___ RECORDS PROVIDED ___
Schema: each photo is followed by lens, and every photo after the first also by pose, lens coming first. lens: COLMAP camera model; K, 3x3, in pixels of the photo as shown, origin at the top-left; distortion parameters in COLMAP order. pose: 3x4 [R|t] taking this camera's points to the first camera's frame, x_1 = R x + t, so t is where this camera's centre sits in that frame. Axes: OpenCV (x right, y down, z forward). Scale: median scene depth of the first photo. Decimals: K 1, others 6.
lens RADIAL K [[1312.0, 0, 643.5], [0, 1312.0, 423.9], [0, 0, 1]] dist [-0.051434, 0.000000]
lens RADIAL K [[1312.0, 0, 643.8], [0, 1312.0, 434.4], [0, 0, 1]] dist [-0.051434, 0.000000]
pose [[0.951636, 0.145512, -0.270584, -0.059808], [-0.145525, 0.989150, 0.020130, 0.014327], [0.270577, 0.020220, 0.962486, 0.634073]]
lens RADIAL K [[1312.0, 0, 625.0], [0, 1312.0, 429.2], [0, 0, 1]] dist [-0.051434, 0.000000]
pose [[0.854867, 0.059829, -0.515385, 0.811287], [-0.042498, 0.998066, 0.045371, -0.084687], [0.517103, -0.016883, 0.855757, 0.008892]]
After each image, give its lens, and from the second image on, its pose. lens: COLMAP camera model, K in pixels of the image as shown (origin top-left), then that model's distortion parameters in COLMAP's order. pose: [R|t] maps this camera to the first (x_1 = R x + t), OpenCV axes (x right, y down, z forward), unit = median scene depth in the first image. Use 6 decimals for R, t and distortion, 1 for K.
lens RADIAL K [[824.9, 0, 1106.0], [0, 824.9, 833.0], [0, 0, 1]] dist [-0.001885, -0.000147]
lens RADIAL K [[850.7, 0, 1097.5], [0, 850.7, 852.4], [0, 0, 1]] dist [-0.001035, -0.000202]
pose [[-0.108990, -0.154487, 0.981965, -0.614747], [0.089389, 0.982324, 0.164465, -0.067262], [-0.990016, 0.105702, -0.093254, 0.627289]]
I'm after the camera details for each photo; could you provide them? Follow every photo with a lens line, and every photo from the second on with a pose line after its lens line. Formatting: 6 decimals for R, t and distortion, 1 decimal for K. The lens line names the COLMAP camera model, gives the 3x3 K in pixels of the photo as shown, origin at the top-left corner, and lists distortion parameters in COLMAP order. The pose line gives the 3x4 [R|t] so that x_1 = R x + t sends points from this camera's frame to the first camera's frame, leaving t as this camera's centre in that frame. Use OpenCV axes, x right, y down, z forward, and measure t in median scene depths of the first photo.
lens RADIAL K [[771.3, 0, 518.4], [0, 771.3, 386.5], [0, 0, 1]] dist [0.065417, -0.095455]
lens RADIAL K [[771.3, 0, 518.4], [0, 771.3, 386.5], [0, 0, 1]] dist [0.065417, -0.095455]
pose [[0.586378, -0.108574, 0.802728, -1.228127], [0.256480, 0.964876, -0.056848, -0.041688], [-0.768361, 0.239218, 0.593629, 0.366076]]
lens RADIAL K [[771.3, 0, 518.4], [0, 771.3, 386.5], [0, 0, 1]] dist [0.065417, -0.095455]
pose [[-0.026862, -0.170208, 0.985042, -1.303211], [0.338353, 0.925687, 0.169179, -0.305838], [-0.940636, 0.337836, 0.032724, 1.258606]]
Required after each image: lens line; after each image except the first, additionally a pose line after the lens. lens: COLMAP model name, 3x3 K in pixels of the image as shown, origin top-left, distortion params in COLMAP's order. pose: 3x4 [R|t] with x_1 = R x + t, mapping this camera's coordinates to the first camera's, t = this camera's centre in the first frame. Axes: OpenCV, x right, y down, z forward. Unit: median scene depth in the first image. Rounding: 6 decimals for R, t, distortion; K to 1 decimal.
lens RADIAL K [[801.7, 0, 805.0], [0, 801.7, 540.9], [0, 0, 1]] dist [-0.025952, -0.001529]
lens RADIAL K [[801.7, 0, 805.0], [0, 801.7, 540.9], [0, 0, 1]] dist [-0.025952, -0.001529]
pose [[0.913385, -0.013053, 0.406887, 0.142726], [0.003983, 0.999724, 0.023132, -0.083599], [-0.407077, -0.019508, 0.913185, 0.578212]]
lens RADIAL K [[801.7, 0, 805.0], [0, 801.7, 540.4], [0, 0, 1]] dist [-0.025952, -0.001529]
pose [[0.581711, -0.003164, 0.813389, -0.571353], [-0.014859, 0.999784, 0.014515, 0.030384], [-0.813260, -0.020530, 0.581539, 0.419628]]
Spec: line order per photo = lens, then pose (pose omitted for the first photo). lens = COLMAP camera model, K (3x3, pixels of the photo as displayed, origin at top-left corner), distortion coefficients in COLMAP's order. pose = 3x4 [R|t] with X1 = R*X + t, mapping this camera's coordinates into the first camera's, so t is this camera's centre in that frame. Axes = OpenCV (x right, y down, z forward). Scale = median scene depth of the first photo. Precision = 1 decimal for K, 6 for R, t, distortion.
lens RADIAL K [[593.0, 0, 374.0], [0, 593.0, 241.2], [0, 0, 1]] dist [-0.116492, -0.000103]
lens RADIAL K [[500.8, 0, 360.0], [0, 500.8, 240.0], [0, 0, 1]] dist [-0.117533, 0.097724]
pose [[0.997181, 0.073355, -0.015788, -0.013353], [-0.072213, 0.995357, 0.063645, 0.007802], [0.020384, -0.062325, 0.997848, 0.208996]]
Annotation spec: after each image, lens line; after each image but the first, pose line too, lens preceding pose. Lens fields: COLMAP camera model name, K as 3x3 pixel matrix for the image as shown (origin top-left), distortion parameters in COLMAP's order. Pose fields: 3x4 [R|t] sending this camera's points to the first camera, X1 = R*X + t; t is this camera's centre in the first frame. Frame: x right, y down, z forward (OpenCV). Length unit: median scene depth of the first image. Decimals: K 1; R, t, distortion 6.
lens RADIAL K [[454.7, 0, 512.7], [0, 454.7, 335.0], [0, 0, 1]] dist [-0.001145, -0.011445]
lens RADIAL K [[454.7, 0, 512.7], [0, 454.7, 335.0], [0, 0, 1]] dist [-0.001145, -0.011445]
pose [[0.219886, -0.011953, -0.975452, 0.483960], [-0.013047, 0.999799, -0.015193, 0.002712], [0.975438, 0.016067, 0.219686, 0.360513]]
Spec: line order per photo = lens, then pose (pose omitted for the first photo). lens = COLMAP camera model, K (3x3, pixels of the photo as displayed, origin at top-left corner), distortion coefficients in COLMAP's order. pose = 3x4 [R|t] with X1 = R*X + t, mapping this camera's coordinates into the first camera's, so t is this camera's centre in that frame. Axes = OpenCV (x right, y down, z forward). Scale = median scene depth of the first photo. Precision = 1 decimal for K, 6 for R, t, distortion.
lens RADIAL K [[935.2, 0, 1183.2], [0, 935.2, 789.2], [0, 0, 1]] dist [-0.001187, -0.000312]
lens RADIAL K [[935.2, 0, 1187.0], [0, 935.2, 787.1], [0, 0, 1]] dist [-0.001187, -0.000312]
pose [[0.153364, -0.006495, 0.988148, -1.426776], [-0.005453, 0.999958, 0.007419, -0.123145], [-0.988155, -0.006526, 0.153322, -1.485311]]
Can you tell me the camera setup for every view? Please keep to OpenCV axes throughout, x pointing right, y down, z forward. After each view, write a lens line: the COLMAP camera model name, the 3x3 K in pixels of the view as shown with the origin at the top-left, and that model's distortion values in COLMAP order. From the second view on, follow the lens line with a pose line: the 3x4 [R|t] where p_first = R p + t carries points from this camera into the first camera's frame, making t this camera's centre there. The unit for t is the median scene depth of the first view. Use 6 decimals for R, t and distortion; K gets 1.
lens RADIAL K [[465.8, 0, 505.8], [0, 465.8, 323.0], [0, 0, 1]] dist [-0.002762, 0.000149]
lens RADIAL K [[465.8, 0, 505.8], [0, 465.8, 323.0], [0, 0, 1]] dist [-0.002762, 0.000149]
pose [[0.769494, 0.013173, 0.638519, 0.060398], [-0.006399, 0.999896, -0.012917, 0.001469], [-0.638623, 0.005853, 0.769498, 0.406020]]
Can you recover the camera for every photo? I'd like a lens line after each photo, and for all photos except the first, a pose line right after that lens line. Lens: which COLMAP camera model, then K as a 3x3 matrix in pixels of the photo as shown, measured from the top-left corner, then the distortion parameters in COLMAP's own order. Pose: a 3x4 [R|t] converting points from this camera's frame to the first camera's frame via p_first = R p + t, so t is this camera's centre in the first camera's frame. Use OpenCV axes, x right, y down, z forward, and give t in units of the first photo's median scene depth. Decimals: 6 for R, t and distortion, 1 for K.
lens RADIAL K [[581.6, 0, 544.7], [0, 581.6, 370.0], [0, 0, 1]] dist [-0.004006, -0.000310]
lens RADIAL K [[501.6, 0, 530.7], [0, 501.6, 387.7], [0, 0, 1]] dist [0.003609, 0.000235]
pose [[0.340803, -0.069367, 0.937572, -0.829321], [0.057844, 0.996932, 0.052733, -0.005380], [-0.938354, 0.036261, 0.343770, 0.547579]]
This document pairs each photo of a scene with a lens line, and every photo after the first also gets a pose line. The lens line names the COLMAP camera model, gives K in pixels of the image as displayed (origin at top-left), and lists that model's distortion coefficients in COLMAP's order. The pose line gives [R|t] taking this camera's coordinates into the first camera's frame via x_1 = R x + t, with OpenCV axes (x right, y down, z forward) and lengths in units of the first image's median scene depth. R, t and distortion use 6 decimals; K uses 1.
___
Please recast the records above as a JSON list of strings, one string per line and no blank lines, from the line with "Can you tell" up to and including the line with "0.005853, 0.769498, 0.406020]]".

[
  "Can you tell me the camera setup for every view? Please keep to OpenCV axes throughout, x pointing right, y down, z forward. After each view, write a lens line: the COLMAP camera model name, the 3x3 K in pixels of the view as shown with the origin at the top-left, and that model's distortion values in COLMAP order. From the second view on, follow the lens line with a pose line: the 3x4 [R|t] where p_first = R p + t carries points from this camera into the first camera's frame, making t this camera's centre there. The unit for t is the median scene depth of the first view. Use 6 decimals for R, t and distortion; K gets 1.",
  "lens RADIAL K [[465.8, 0, 505.8], [0, 465.8, 323.0], [0, 0, 1]] dist [-0.002762, 0.000149]",
  "lens RADIAL K [[465.8, 0, 505.8], [0, 465.8, 323.0], [0, 0, 1]] dist [-0.002762, 0.000149]",
  "pose [[0.769494, 0.013173, 0.638519, 0.060398], [-0.006399, 0.999896, -0.012917, 0.001469], [-0.638623, 0.005853, 0.769498, 0.406020]]"
]